Human pose keypoint data
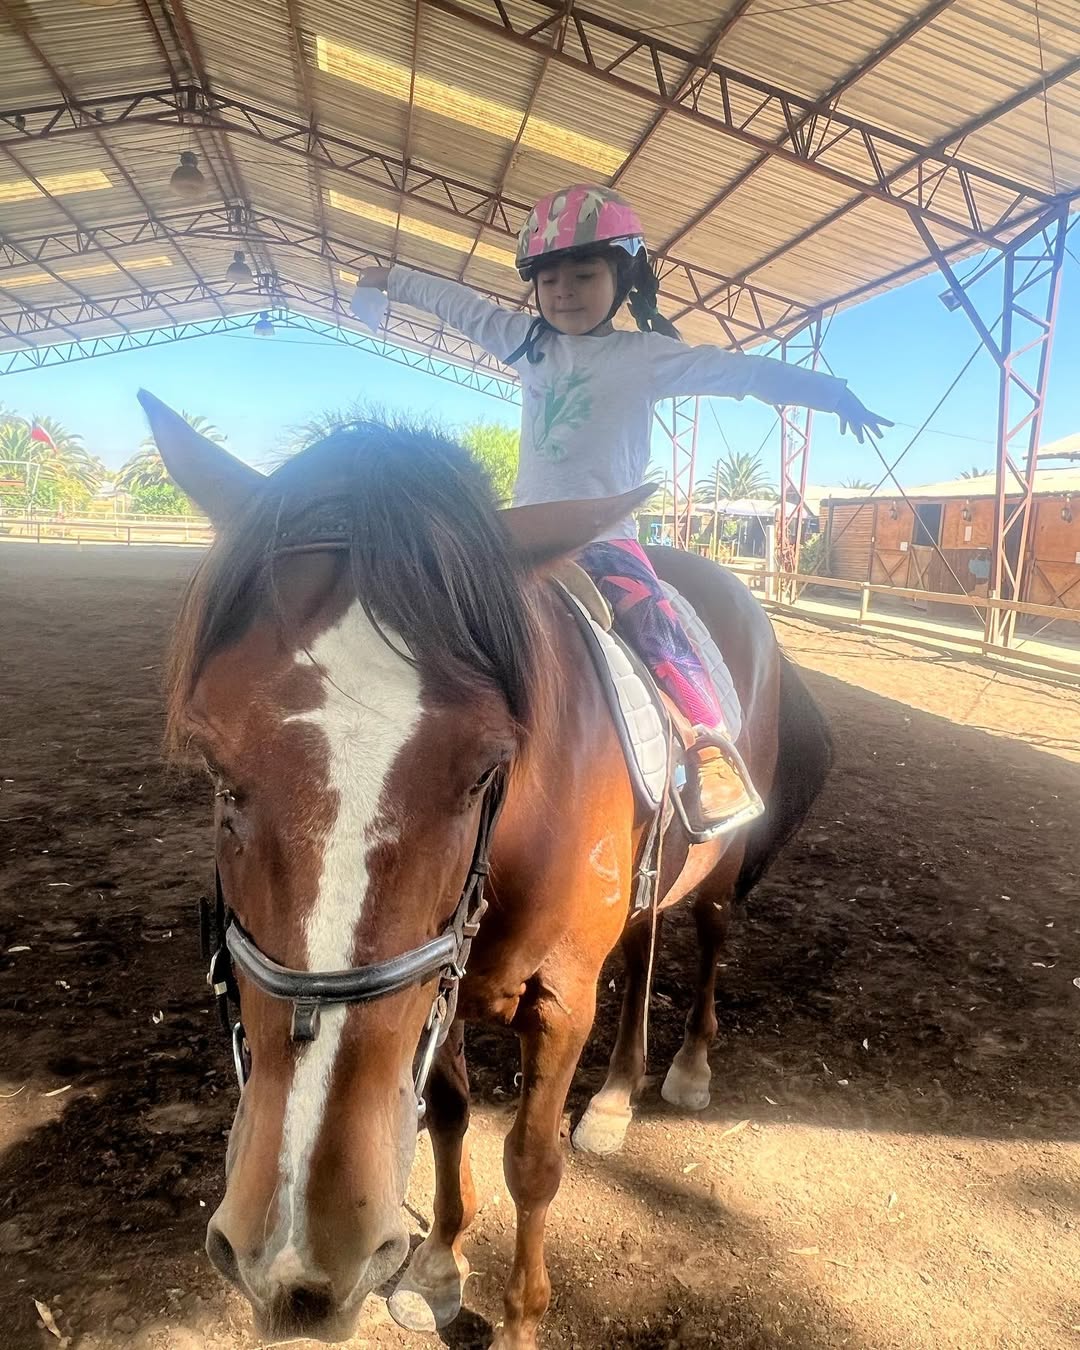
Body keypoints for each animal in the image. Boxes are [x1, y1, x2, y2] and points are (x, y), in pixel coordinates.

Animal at [143, 391, 830, 1349]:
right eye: (214, 766)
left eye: (484, 769)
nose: (298, 1256)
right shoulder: (443, 983)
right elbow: (447, 1115)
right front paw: (437, 1266)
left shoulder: (559, 998)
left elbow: (531, 1163)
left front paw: (517, 1321)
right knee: (645, 948)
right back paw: (616, 1097)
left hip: (720, 872)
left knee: (708, 938)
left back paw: (688, 1067)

**Task directions:**
The response must repeat all the lines above exactly and include no pictures.

**Answer to the exercise:**
Body keypoints for each animal in the image. Boxes are [x1, y1, x2, y2] and points are (x, y), in pixel coordinates.

Animal at [143, 391, 830, 1349]:
right eye: (214, 766)
left eye: (484, 769)
nose: (298, 1256)
right shoulder: (443, 983)
right elbow: (447, 1115)
right front paw: (437, 1266)
left shoulder: (559, 998)
left elbow: (531, 1163)
left front paw: (517, 1321)
right knee: (645, 948)
right back paw: (616, 1097)
left hip: (720, 872)
left knee: (708, 938)
left back paw: (688, 1067)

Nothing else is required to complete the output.